PROMPT:
Starting with the line with "Black Leather Necklace - Map Of Georgia" and going on through the line with "Ninja Master", write those lines again with "Dusty Mint" switched to "Pale Sage" and nothing else altered. Leave the pictures out of your answer.

Dataset entries
[Start of section]

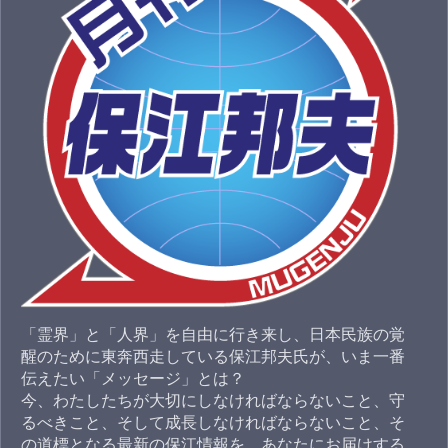
「霊界」と「人界」を自由に行き来し、日本民族の覚
醒のために東奔西走している保江邦夫氏が、いま一番
伝えたい「メッセージ」とは？
今、わたしたちが大切にしなければならないこと、守
るべきこと、そして成長しなければならないこと、そ
の道標となる最新の保江情報を、あなたにお届けする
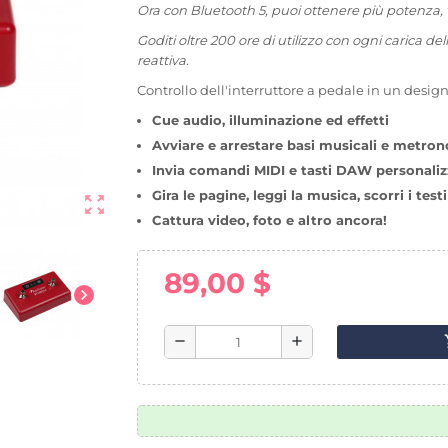
Ora con Bluetooth 5, puoi ottenere più potenza, v
Goditi oltre 200 ore di utilizzo con ogni carica d
reattiva.
Controllo dell'interruttore a pedale in un desig
Cue audio, illuminazione ed effetti
Avviare e arrestare basi musicali e metro
Invia comandi MIDI e tasti DAW personaliz
Gira le pagine, leggi la musica, scorri i test
zoom_out_map
Cattura video, foto e altro ancora!
89,00 $
chevron_right
sho
remove
add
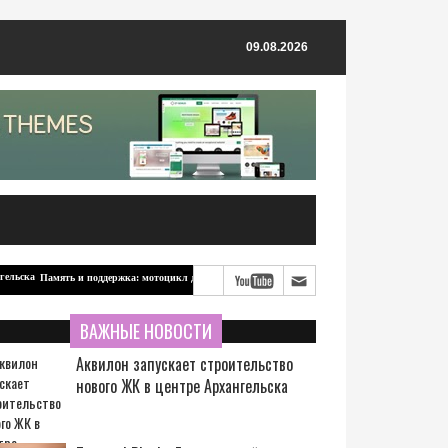
09.08.2026
Память и поддержка: мотоцикл для бойцов-северян от ветерана из Архангельска
ВАЖНЫЕ НОВОСТИ
Аквилон запускает строительство
нового ЖК в центре Архангельска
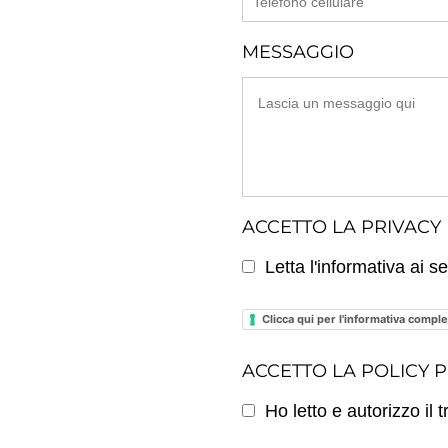
MESSAGGIO
ACCETTO LA PRIVACY
Letta l'informativa ai 
Clicca qui per l'informativa comple
ACCETTO LA POLICY P
Ho letto e autorizzo il 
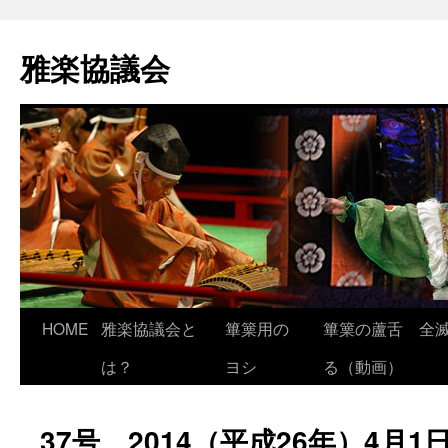
雅楽協議会
HOME
雅楽協議会と
篳篥用の
篳篥の蘆舌 全滅
は？
ヨシ
る（動画）
37号 2014（平成26年）4月1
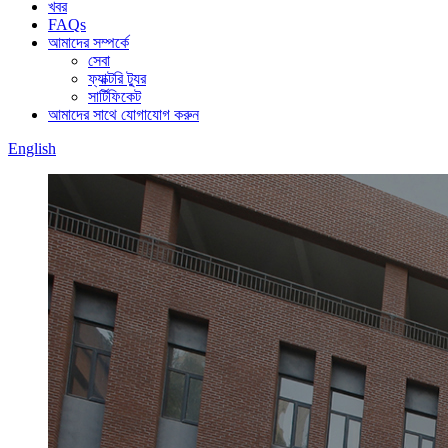
খবর
FAQs
আমাদের সম্পর্কে
সেবা
ফ্যাক্টরি ট্যুর
সার্টিফিকেট
আমাদের সাথে যোগাযোগ করুন
English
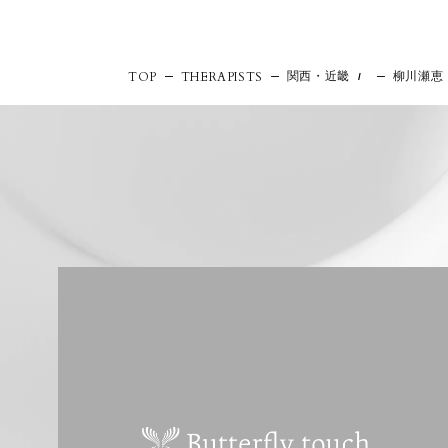
関西・近畿
柳川瀬恵
TOP
THERAPISTS
/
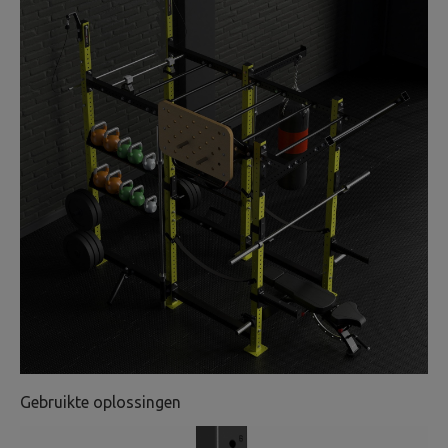
Gebruikte oplossingen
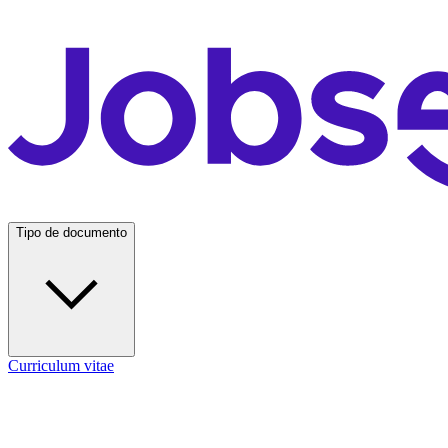
Tipo de documento
Curriculum vitae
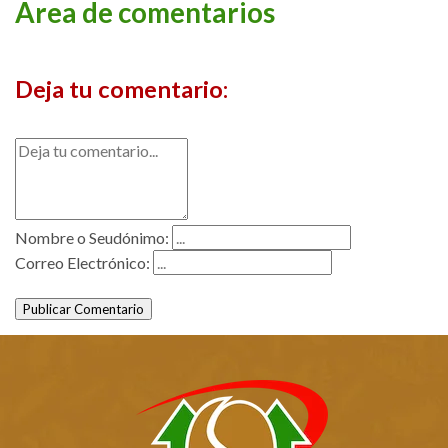
Area de comentarios
Deja tu comentario:
Nombre o Seudónimo:
Correo Electrónico:
Publicar Comentario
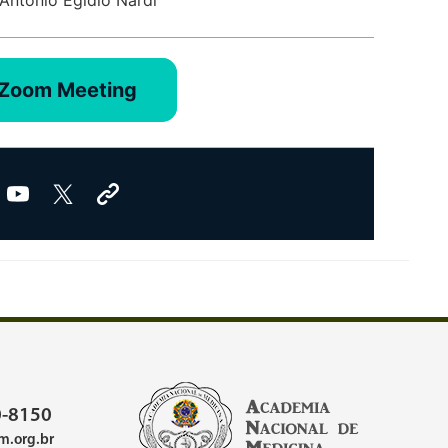
Antonio Egidio Nardi
 Zoom Meeting
-8150
.org.br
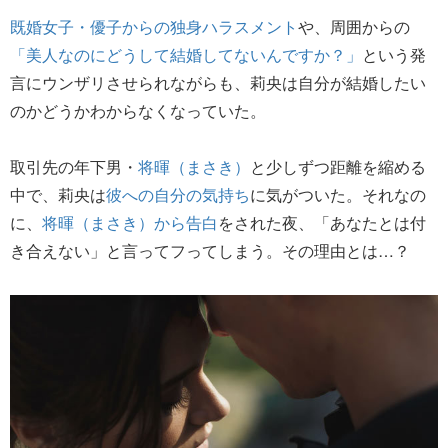
既婚女子・優子からの独身ハラスメント
や、周囲からの
「美人なのにどうして結婚してないんですか？」
という発
言にウンザリさせられながらも、莉央は自分が結婚したい
のかどうかわからなくなっていた。
取引先の年下男・
将暉（まさき）
と少しずつ距離を縮める
中で、莉央は
彼への自分の気持ち
に気がついた。それなの
に、
将暉（まさき）から告白
をされた夜、「あなたとは付
き合えない」と言ってフってしまう。その理由とは…？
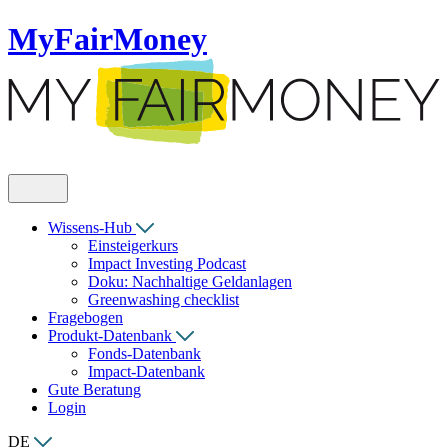
MyFairMoney
Wissens-Hub
Einsteigerkurs
Impact Investing Podcast
Doku: Nachhaltige Geldanlagen
Greenwashing checklist
Fragebogen
Produkt-Datenbank
Fonds-Datenbank
Impact-Datenbank
Gute Beratung
Login
DE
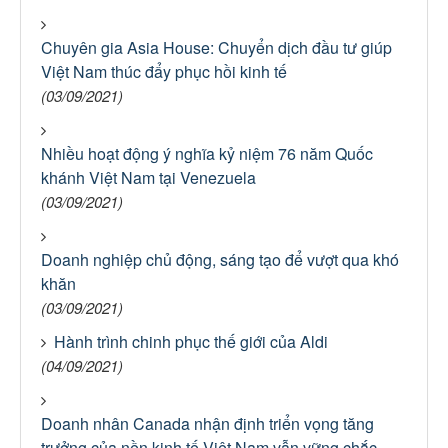
Chuyên gia Asia House: Chuyển dịch đầu tư giúp
Việt Nam thúc đẩy phục hồi kinh tế
(03/09/2021)
Nhiều hoạt động ý nghĩa kỷ niệm 76 năm Quốc
khánh Việt Nam tại Venezuela
(03/09/2021)
Doanh nghiệp chủ động, sáng tạo để vượt qua khó
khăn
(03/09/2021)
Hành trình chinh phục thế giới của Aldi
(04/09/2021)
Doanh nhân Canada nhận định triển vọng tăng
trưởng của nền kinh tế Việt Nam vẫn vững chắc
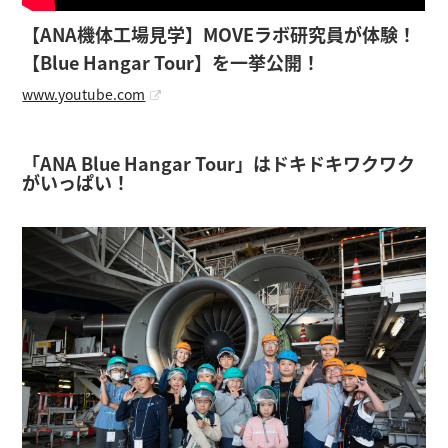
【ANA機体工場見学】MOVEラボ研究員が体験！
【Blue Hangar Tour】を一挙公開！
www.youtube.com
「ANA Blue Hangar Tour」はドキドキワクワク
がいっぱい！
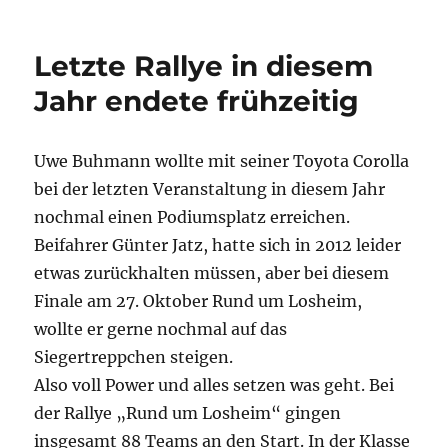
Letzte Rallye in diesem
Jahr endete frühzeitig
Uwe Buhmann wollte mit seiner Toyota Corolla
bei der letzten Veranstaltung in diesem Jahr
nochmal einen Podiumsplatz erreichen.
Beifahrer Günter Jatz, hatte sich in 2012 leider
etwas zurückhalten müssen, aber bei diesem
Finale am 27. Oktober Rund um Losheim,
wollte er gerne nochmal auf das
Siegertreppchen steigen.
Also voll Power und alles setzen was geht. Bei
der Rallye „Rund um Losheim“ gingen
insgesamt 88 Teams an den Start. In der Klasse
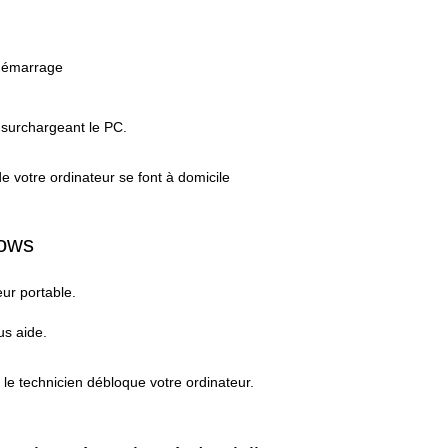
 démarrage
 surchargeant le PC.
e votre ordinateur se font à domicile
dows
ur portable.
us aide.
le technicien débloque votre ordinateur.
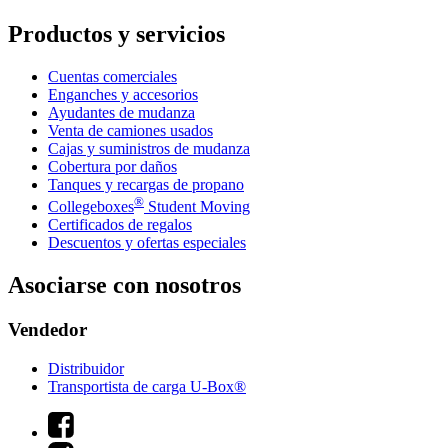
Productos y servicios
Cuentas comerciales
Enganches y accesorios
Ayudantes de mudanza
Venta de camiones usados
Cajas y suministros de mudanza
Cobertura por daños
Tanques y recargas de propano
®
Collegeboxes
Student Moving
Certificados de regalos
Descuentos y ofertas especiales
Asociarse con nosotros
Vendedor
Distribuidor
Transportista de carga U-Box®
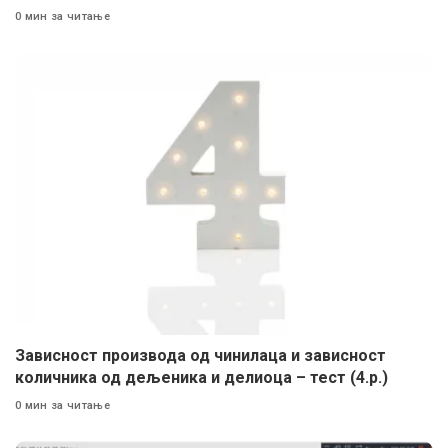
0 мин за читање
Зависност производа од чинилаца и зависност
количника од дељеника и делиоца – тест (4.р.)
0 мин за читање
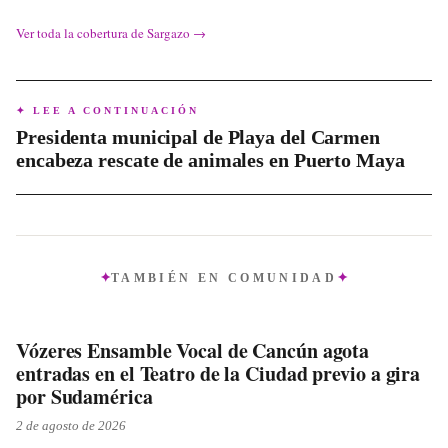
Ver toda la cobertura de
Sargazo
→
✦ LEE A CONTINUACIÓN
Presidenta municipal de Playa del Carmen
encabeza rescate de animales en Puerto Maya
TAMBIÉN EN
COMUNIDAD
Vózeres Ensamble Vocal de Cancún agota
entradas en el Teatro de la Ciudad previo a gira
por Sudamérica
2 de agosto de 2026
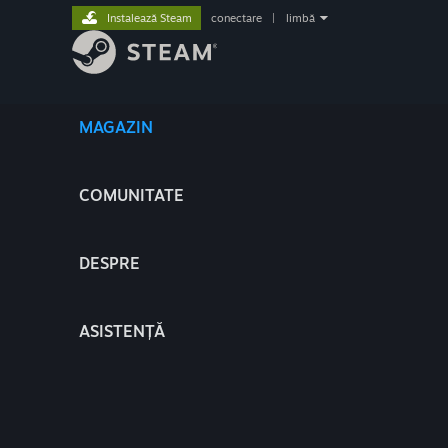
Instalează Steam
conectare
|
limbă
MAGAZIN
COMUNITATE
DESPRE
ASISTENȚĂ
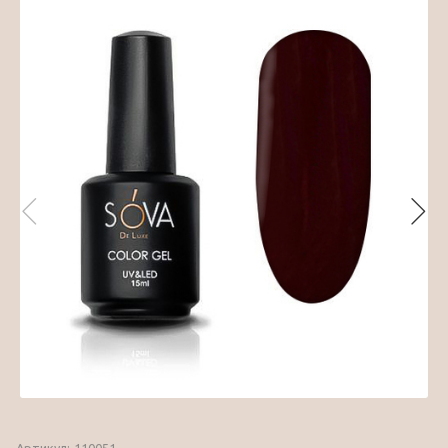
Артикул:
110051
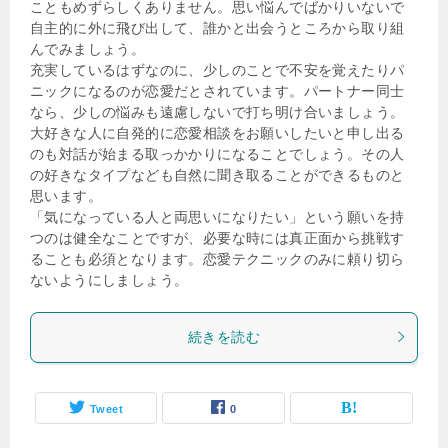
こともめずらしくありません。思い悩んでばかりいないで
自主的に外に飛び出して、誰かと出会うところから取り組
んでみましょう。
充実しているはずなのに、少しのことで不安を覚えたりパ
ニックになるのが恋愛だとされています。パートナー同士
なら、少しの悩みも遠慮しないで打ち明け合いましょう。
大好きな人に自発的に恋愛相談をお願いしたいと申し出る
のも対話が始まる取っかかりになることでしょう。その人
の好きなタイプなども自然に聞き取ることができるものと
思います。
「気になっている人と両思いになりたい」という願いを持
つのは健全なことですが、必要な時には真正面から挑戦す
ることも必須となります。恋愛テクニックのみに頼り切ら
ないようにしましょう。
続きを読む
Tweet
0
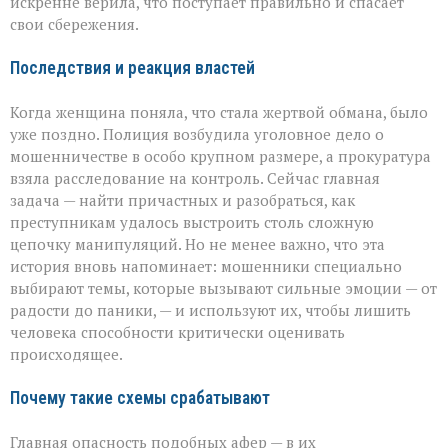
искренне верила, что поступает правильно и спасает
свои сбережения.
Последствия и реакция властей
Когда женщина поняла, что стала жертвой обмана, было
уже поздно. Полиция возбудила уголовное дело о
мошенничестве в особо крупном размере, а прокуратура
взяла расследование на контроль. Сейчас главная
задача — найти причастных и разобраться, как
преступникам удалось выстроить столь сложную
цепочку манипуляций. Но не менее важно, что эта
история вновь напоминает: мошенники специально
выбирают темы, которые вызывают сильные эмоции — от
радости до паники, — и используют их, чтобы лишить
человека способности критически оценивать
происходящее.
Почему такие схемы срабатывают
Главная опасность подобных афер — в их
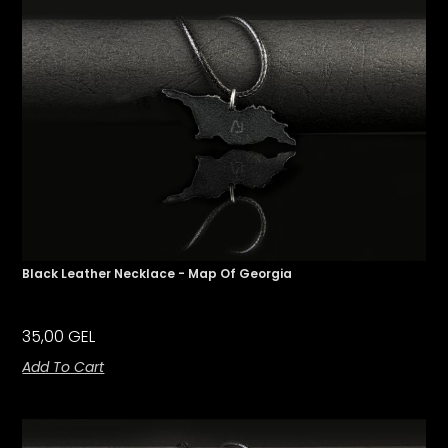
Black Leather Necklace - Map Of Georgia
35,00
GEL
Add To Cart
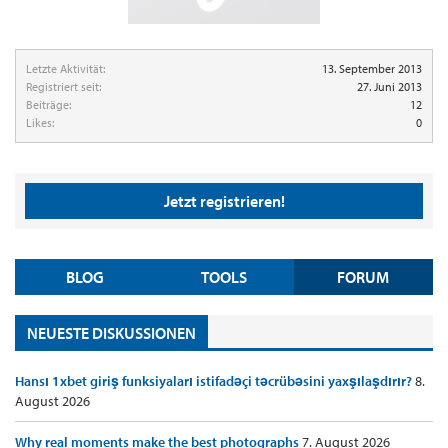
Letzte Aktivität:
13. September 2013
Registriert seit:
27. Juni 2013
Beiträge:
12
Likes:
0
Jetzt registrieren!
BLOG
TOOLS
FORUM
NEUESTE DISKUSSIONEN
Hansı 1xbet giriş funksiyaları istifadəçi təcrübəsini yaxşılaşdırır?
8.
August 2026
Why real moments make the best photographs
7. August 2026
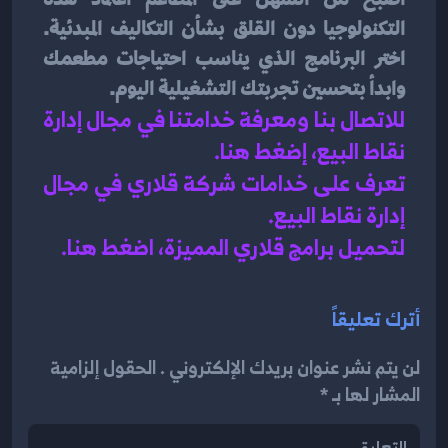
التكنولوجيا دون القلق بشأن التكاليف المبدئية. 
اختر البرنامج الذي يناسب احتياجات مطعمك 
وابدأ بتحسين تجربتك التشغيلية اليوم.
للاتصال بنا ومعرفة خدامتنا في مجال إدارة 
نقاط البيع، إضغط هنا
.
تعرف على خدامات شركة قلاري في مجال 
إدارة نقاط البيع
.
لتحميل برامج قلاري المميزة، اضغط هنا.
أترك تعليقاً
لن يتم نشر عنوان بريدك الإلكتروني . الحقول إلزامية
المشار لها بـ *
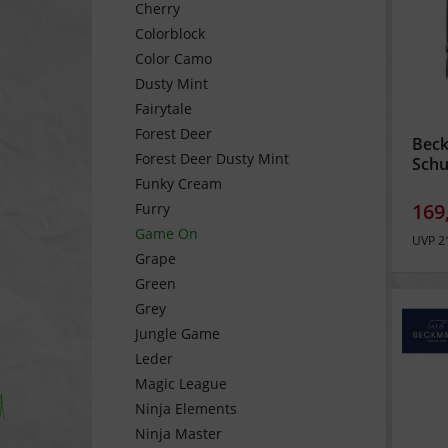
Cherry
Colorblock
Color Camo
Dusty Mint
Fairytale
Forest Deer
Beck
Forest Deer Dusty Mint
Schu
On
Funky Cream
169
Furry
Game On
UVP 2
Grape
Green
Grey
Jungle Game
Leder
Magic League
Ninja Elements
Ninja Master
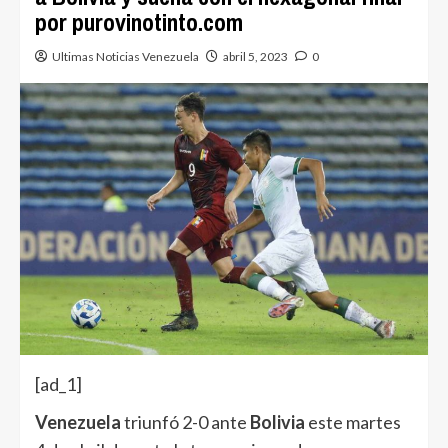
por purovinotinto.com
Ultimas Noticias Venezuela
abril 5, 2023
0
[ad_1]
Venezuela
triunfó 2-0 ante
Bolivia
este martes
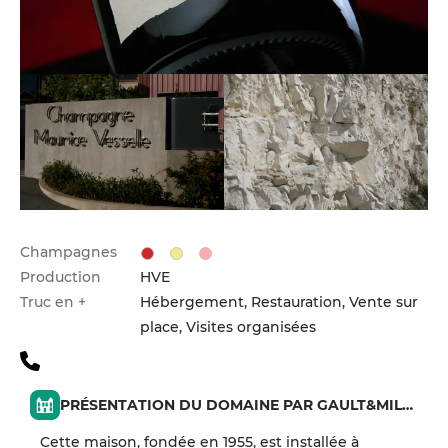
Champagnes
Production
HVE
Truc en +
Hébergement, Restauration, Vente sur
place, Visites organisées
PRÉSENTATION DU DOMAINE PAR GAULT&MILLAU
Cette maison, fondée en 1955, est installée à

[End of section]

RESULT BELOW:
Black Leather Necklace - Map Of Georgia
35,00
GEL
Add To Cart
Letzte Aktivität:
13. September 2013
Registriert seit:
27. Juni 2013
Beiträge:
12
Likes:
0
Jetzt registrieren!
BLOG
TOOLS
FORUM
NEUESTE DISKUSSIONEN
Hansı 1xbet giriş funksiyaları istifadəçi təcrübəsini yaxşılaşdırır?
8.
August 2026
Why real moments make the best photographs
7. August 2026
التكنولوجيا دون القلق بشأن التكاليف المبدئية. 
اختر البرنامج الذي يناسب احتياجات مطعمك 
وابدأ بتحسين تجربتك التشغيلية اليوم.
للاتصال بنا ومعرفة خدامتنا في مجال إدارة 
نقاط البيع، إضغط هنا
.
تعرف على خدامات شركة قلاري في مجال 
إدارة نقاط البيع
.
لتحميل برامج قلاري المميزة، اضغط هنا.
أترك تعليقاً
لن يتم نشر عنوان بريدك الإلكتروني . الحقول إلزامية
المشار لها بـ *
Cherry
Colorblock
Color Camo
Pale Sage
Fairytale
Forest Deer
Beck
Forest Deer Pale Sage
Schu
On
Funky Cream
169
Furry
Game On
UVP 2
Grape
Green
Grey
Jungle Game
Leder
Magic League
Ninja Elements
Ninja Master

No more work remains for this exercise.